Suspended additive manufacturing of complex wounds for precision therapy testing

Complex wounds (leg and pressure ulcers, trauma wounds and burns) are common, high morbidity and costly problems. In the UK >1.6 per 1000 of the population are affected by complex wounds at any one time with an estimated annual cost to the health service of over £5 billion. The overall management of complex wounds in Greater Manchester is projected to be £300 million by 2020/21. The psychological burden of repeated healthcare visits, discomfort of dressing changes, and stigmatisation of illness is significant, making this a major healthcare priority. This is an area with a poor track record in translational medicine, and limited evidenced therapies to meet healthcare needs. The scientific field lacks relevant preclinical models encompassing the complexity of these heterogeneous wounds. 3D Bioprinting offers a potential route to generate 3D tissue models capable of mimicking the native wound tissue structural and functional heterogeneity by the precise spatial deposition of multiple materials, cells and bioactive compounds. However, most of the bioprinting techniques do not allow for direct manufacturing of constructs under physiological conditions. Using a novel suspended manufacturing system, cell-loadable materials can be printed directly inside fluid gels which act as scaffolding systems whilst being supplemented with cell culture media. Using patient complex wound samples to map the cellular heterogeneity allows for precision modelling of preclinical experiments and assay development relevant to advance clinical care.

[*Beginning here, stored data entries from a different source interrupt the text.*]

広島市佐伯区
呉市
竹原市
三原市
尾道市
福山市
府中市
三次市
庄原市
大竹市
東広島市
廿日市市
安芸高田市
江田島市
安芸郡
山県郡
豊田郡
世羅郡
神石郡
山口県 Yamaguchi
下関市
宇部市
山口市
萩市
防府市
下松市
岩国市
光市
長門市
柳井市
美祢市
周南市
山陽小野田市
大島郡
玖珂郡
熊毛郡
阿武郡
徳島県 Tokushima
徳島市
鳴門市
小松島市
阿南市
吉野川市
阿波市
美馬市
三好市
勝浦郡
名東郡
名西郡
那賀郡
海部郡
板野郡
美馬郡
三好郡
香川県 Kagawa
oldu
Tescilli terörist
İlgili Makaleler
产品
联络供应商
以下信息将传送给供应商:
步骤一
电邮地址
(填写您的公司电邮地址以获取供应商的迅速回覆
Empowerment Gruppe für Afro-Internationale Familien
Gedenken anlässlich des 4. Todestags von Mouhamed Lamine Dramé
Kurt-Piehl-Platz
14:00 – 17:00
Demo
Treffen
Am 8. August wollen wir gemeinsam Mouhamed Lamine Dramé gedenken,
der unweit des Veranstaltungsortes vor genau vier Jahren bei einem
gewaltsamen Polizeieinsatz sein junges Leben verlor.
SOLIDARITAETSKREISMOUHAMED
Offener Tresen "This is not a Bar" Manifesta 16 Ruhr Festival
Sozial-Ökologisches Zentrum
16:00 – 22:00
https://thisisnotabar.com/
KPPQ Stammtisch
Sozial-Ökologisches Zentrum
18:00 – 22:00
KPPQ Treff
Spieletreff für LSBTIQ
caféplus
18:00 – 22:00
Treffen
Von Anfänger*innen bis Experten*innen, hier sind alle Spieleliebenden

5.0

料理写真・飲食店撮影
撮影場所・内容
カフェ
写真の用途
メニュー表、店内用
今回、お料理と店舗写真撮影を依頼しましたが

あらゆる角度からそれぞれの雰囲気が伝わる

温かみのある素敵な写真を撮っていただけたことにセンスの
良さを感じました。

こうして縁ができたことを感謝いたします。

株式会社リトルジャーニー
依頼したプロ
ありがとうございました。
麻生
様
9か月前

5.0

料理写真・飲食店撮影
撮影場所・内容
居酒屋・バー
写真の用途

Main questions to be answered:

1.  What are the cellular phenotypes that make up a complex wound and what is the composition of its matrix? This will be answered by sampling patient wounds and performing spatial transcriptomics on the samples to identify the cellular phenotype and spatial make-up of the wound
2. What cellular phenotypes and matrix components are common to most complex wounds. This will be answered by looking at numerous complex wound to generate a unifying “make up” of cells and matrix to be emulated through suspended additive manufacturing techniques.
3. Can we produce a “complex wound” model based on common components of the wounds using suspended additive manufacturing? This will be answered by multiple cell line suspended printing in hydrogels that have a simplified matrix and cellular profile to human complex wounds
4. Can wound therapies influence the complex wounds models? This will be answered by testing our partner therapies on this platform to see what the influence of cell based therapies such as lipogems will be on these complex wound surrogates.